━━━━━ SOURCE DATA ━━━━━
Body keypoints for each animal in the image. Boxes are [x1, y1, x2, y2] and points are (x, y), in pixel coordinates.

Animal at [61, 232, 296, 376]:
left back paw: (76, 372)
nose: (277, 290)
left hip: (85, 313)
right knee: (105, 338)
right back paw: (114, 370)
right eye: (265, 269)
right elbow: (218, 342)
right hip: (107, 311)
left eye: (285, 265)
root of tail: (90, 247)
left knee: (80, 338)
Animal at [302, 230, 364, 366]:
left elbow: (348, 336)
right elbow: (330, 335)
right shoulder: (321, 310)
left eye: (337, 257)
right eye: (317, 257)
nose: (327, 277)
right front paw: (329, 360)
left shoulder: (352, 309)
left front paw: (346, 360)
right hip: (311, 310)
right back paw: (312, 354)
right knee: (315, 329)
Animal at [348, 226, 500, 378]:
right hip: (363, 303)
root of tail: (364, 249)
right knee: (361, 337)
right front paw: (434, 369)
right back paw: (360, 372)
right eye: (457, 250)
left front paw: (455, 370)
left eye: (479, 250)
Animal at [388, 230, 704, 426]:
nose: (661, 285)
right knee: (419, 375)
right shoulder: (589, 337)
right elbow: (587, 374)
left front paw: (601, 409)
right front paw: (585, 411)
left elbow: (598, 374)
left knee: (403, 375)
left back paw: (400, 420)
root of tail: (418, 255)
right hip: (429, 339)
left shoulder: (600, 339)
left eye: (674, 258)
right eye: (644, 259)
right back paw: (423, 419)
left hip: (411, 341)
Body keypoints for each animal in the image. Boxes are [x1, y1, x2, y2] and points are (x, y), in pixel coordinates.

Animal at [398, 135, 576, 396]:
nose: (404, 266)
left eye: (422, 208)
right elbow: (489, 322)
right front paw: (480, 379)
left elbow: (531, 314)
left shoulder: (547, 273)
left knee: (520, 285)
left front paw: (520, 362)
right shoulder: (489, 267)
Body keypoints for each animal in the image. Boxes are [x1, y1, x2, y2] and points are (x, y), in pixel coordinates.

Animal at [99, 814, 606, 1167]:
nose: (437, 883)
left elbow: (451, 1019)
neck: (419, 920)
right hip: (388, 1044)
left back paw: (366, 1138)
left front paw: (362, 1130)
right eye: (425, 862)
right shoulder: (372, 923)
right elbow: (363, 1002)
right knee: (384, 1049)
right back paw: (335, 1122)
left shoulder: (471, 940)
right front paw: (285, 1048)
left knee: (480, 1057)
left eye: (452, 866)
━━━━━
━━━━━ SOURCE DATA ━━━━━
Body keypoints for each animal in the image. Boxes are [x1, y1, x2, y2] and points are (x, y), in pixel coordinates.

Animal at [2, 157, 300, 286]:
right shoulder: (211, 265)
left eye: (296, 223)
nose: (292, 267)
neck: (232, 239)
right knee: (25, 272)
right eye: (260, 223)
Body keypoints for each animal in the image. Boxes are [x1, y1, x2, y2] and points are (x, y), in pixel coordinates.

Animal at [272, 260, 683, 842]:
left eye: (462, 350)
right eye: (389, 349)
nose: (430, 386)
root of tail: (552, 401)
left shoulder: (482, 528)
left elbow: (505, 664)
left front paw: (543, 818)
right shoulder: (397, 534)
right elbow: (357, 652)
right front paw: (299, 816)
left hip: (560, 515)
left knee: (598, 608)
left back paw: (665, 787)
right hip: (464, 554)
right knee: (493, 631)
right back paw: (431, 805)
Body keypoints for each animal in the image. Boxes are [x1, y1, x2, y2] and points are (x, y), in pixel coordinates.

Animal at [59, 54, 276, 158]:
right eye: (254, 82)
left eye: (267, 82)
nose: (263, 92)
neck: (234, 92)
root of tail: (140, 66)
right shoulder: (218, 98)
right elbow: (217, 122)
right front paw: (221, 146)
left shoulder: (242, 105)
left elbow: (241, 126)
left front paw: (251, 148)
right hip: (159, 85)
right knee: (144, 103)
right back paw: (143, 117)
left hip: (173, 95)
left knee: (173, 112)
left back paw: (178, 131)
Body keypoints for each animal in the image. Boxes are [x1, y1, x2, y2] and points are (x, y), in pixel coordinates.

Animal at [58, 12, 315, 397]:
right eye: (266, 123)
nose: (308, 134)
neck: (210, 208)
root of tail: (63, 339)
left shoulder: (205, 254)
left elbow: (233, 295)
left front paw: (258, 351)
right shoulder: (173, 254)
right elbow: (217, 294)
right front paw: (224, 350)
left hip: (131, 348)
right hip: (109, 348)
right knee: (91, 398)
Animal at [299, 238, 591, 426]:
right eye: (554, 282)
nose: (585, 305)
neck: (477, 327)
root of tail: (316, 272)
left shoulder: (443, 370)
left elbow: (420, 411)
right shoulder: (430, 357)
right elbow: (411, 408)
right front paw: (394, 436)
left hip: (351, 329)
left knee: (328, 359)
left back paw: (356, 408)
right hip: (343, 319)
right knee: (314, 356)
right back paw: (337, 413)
━━━━━
Given the records above, reproduce precisely and only the lines between the line holding "neck: (234, 92)" and the line holding "left back paw: (178, 131)", inclusive.

neck: (234, 92)
root of tail: (140, 66)
right shoulder: (218, 98)
right elbow: (217, 122)
right front paw: (221, 146)
left shoulder: (242, 105)
left elbow: (241, 126)
left front paw: (251, 148)
right hip: (159, 85)
right knee: (144, 103)
right back paw: (143, 117)
left hip: (173, 95)
left knee: (173, 112)
left back paw: (178, 131)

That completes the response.